WHAT YOU WILL DO => Print nothing but the lines below starting at the line that holds "Baskets ihre Verteidigung weiter hochfahren." and ending at the line that holds "vernagelt. So fangen", including both, each exactly as written.

RECORDS =>
◇ ◇ ◇ ◇ ◇ ◇ ◇
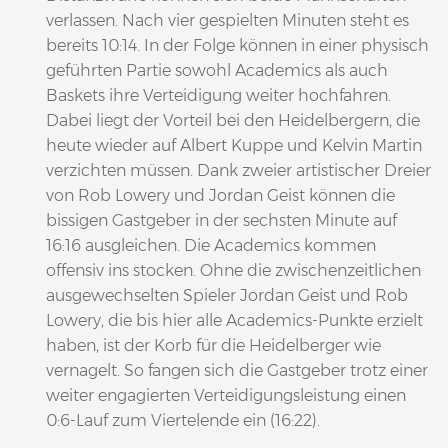
verlassen. Nach vier gespielten Minuten steht es
bereits 10:14. In der Folge können in einer physisch
geführten Partie sowohl Academics als auch
Baskets ihre Verteidigung weiter hochfahren.
Dabei liegt der Vorteil bei den Heidelbergern, die
heute wieder auf Albert Kuppe und Kelvin Martin
verzichten müssen. Dank zweier artistischer Dreier
von Rob Lowery und Jordan Geist können die
bissigen Gastgeber in der sechsten Minute auf
16:16 ausgleichen. Die Academics kommen
offensiv ins stocken. Ohne die zwischenzeitlichen
ausgewechselten Spieler Jordan Geist und Rob
Lowery, die bis hier alle Academics-Punkte erzielt
haben, ist der Korb für die Heidelberger wie
vernagelt. So fangen sich die Gastgeber trotz einer
weiter engagierten Verteidigungsleistung einen
0:6-Lauf zum Viertelende ein (16:22).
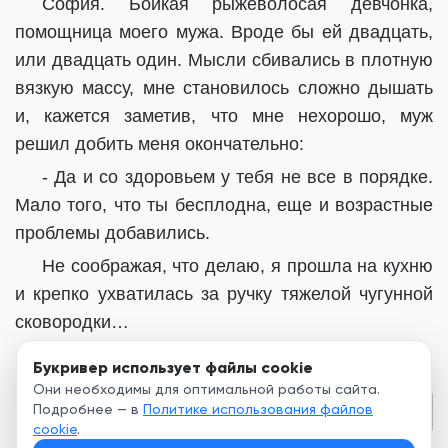
София. Бойкая рыжеволосая девчонка,
помощница моего мужа. Вроде бы ей двадцать,
или двадцать один. Мысли сбивались в плотную
вязкую массу, мне становилось сложно дышать
и, кажется заметив, что мне нехорошо, муж
решил добить меня окончательно:
- Да и со здоровьем у тебя не все в порядке.
Мало того, что ты бесплодна, еще и возрастные
проблемы добавились.
Не соображая, что делаю, я прошла на кухню
и крепко ухватилась за ручку тяжелой чугунной
сковородки…
Букривер использует файлы cookie
Они необходимы для оптимальной работы сайта.
Подробнее — в
Политике использования файлов
Глава 2
cookie
.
◇ ◇ ◇ ◇ ◇ ◇ ◇
TASK ANSWER =>
Baskets ihre Verteidigung weiter hochfahren.
Dabei liegt der Vorteil bei den Heidelbergern, die
heute wieder auf Albert Kuppe und Kelvin Martin
verzichten müssen. Dank zweier artistischer Dreier
von Rob Lowery und Jordan Geist können die
bissigen Gastgeber in der sechsten Minute auf
16:16 ausgleichen. Die Academics kommen
offensiv ins stocken. Ohne die zwischenzeitlichen
ausgewechselten Spieler Jordan Geist und Rob
Lowery, die bis hier alle Academics-Punkte erzielt
haben, ist der Korb für die Heidelberger wie
vernagelt. So fangen sich die Gastgeber trotz einer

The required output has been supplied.